Wir sind okay und wir sagen ja zur globalen Welt
Wir sind okay und wir sagen ja zur globalen Welt
Wir sind okay und wir sagen ja zur globalen Welt
Wir sind okay und wir sagen ja zur globalen Welt

*Text und Melodie, F.S.K., Moderne Welt, Textteile von Rüdiger aus: Rüdiger Safranski ,
„Deutschland fluten? Da möchte ich gefragt werden“,
http://www.welt.de/politik/deutschland/article146941915/Deutschland-fluten-Da-moechte-ich-gefragt-werden.html, 14.12.2015
**Im Oktober publizierte Botho Strauss im Spiegel (41/2015) einen Text, der viel diskutiert wurde.
Alle Zitate von B sind diesem Text entnommen, der unter http://www.spiegel.de/spiegel/print/d-139095826.html nachzulesen ist.

 

Singspiel A: Countertenor, B: Botho Strauss alias Der letzte Deutsche**
I.
A: Åber…
B: Manchmal habe ich das Gefühl…
A: … heidschi bumbeidschi,
B: … nur bei den Ahnen noch unter Deutschen zu sein.
A: schlåf långe,
B: Ja, es ist mir, als wäre ich …
A: es is jå dein Muatter ausgånga;
B: … der letzte Deutsche.
A: sie is jå ausgånga und kimmt neamer hoam
B: Ein in heiligen Resten wühlender …
A: und låßt dås kloan Biabele gånz alloan!
B: … Stadt-, Land und Geiststreicher.
A: Åber heidschi bumbeidschi bum bum,
åber heidschi bumbeidschi bum bum.
II.
B:  Ich bin ein Subjekt der Überlieferung.

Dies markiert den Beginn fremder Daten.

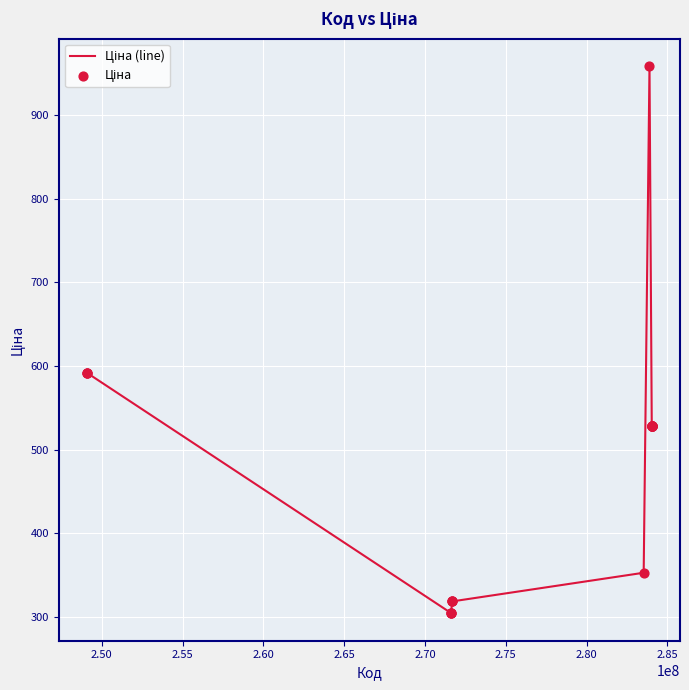

What is the greatest value displayed?

958.4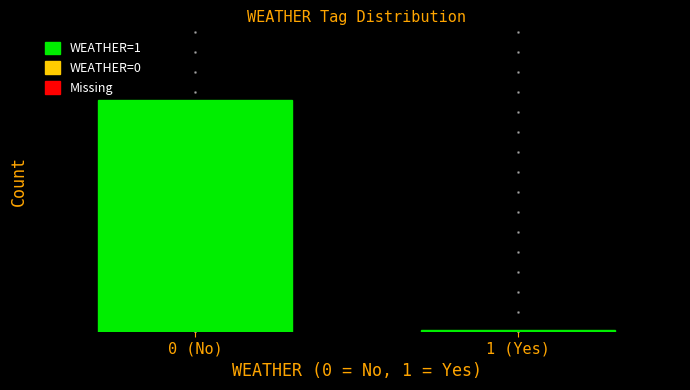

Does the chart contain any negative values?

No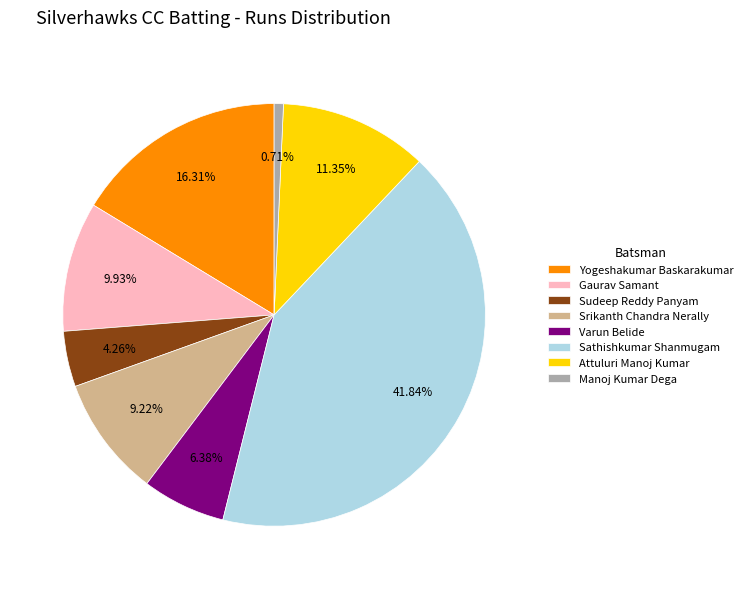

What percentage do Sudeep Reddy Panyam and Sathishkumar Shanmugam together represent?

46.1%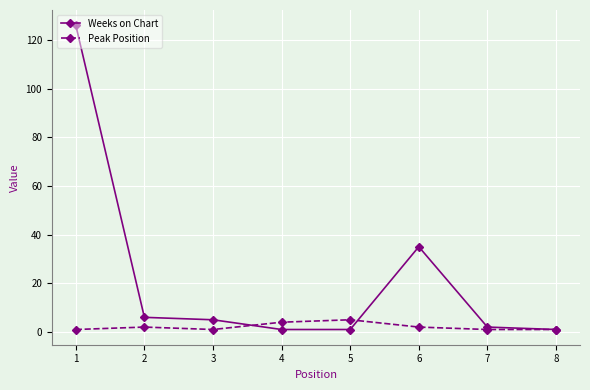

Is it true that Weeks on Chart equals 1 at 4?

True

Der letzte Deutsche, dessen Empfinden und Gedanken verwurzelt ist…
A: Åber heidschi bumbeidschi, schlåf siaße,
B: … in der geistigen Heroengeschichte von Hamann bis Jünger,
A: die Engelen låssn di griaßn!
B: … von Jakob Böhme bis Nietzsche, von Klopstock bis Celan.

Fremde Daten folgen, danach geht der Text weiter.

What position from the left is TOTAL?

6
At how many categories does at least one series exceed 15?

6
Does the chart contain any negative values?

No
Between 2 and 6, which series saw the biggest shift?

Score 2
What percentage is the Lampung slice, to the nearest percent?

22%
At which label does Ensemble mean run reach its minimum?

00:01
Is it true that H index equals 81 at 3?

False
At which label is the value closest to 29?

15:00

A: Sie låssn di griaßn und låssn di frågn,
B: Was aber Überlieferung ist, wird eine Lektion, …
A: ob du in’ Himml spaziern willst fåhrn.
B: … vielleicht die wichtigste, die uns die Gehorsamen des Islam erteilen.
A: Åber heidschi bumbeidschi bum bum,
åber heidschi bumbeidschi bum bum.
III.
A: Åber …
B: Man wird verdrängt…
A:  heidschi bumbeidschi, in’ Himmel,
B: … nicht mehr von avantgardistischen Nachfolgern,
A: då fåhrt di a schneeweißer Schimml,
B: … sondern von grundsätzlich amusischen Andersgearteten, Islamisten, Mediasten, Netzwerkern, Begeisterten des Selbst.
A: drauf sitzt a kloans Engei mit oaner Låtern,
B: Hüter und Pfleger der Nation in ihrer ideellen Gestalt zu sein:
A: drein leicht’ von’ Himml der ållerschenst Stern.
B: Glaube fest daran – und du wirst zur komischen Figur.
A: Åber heidschi bumbeidschi bum bum,
åber heidschi bumbeidschi bum bum.
IV.
B: Ich möchte eher in einem aussterbenden Volk leben als in einem, das aus vorwiegend ökonomisch-demografischen Spekulationen mit fremden Völkern aufgemischt, verjüngt wird, einem vitalen.
A: Und der Heidschi bumbeidschi is kumma
B: Die Sorge ist, dass die Flutung des Landes mit Fremden…
A: und håt ma mein Biable mitgnumma;
B: … eine Mehrzahl solcher bringt, die ihr Fremdsein auf Dauer bewahren und beschützen.
A: er håt ma’s mitgnumma
B: Oft bringt erst eine intolerante Fremdherrschaft …
A: und håts neamer bråcht,
B: … ein Volk zur Selbstbesinnung. Dann erst wird Identität wirklich gebraucht.
A: drum winsch i mein’ Biaberl a recht guate Nåcht!
B: Dank der Einwanderung der Entwurzelten wird endlich Schluss sein
A: Åber heidschi bumbeidschi bum bum,
B: … mit der Nation und einschließlich einer Nationalliteratur.
A: åber heidschi bumbeidschi bum bum.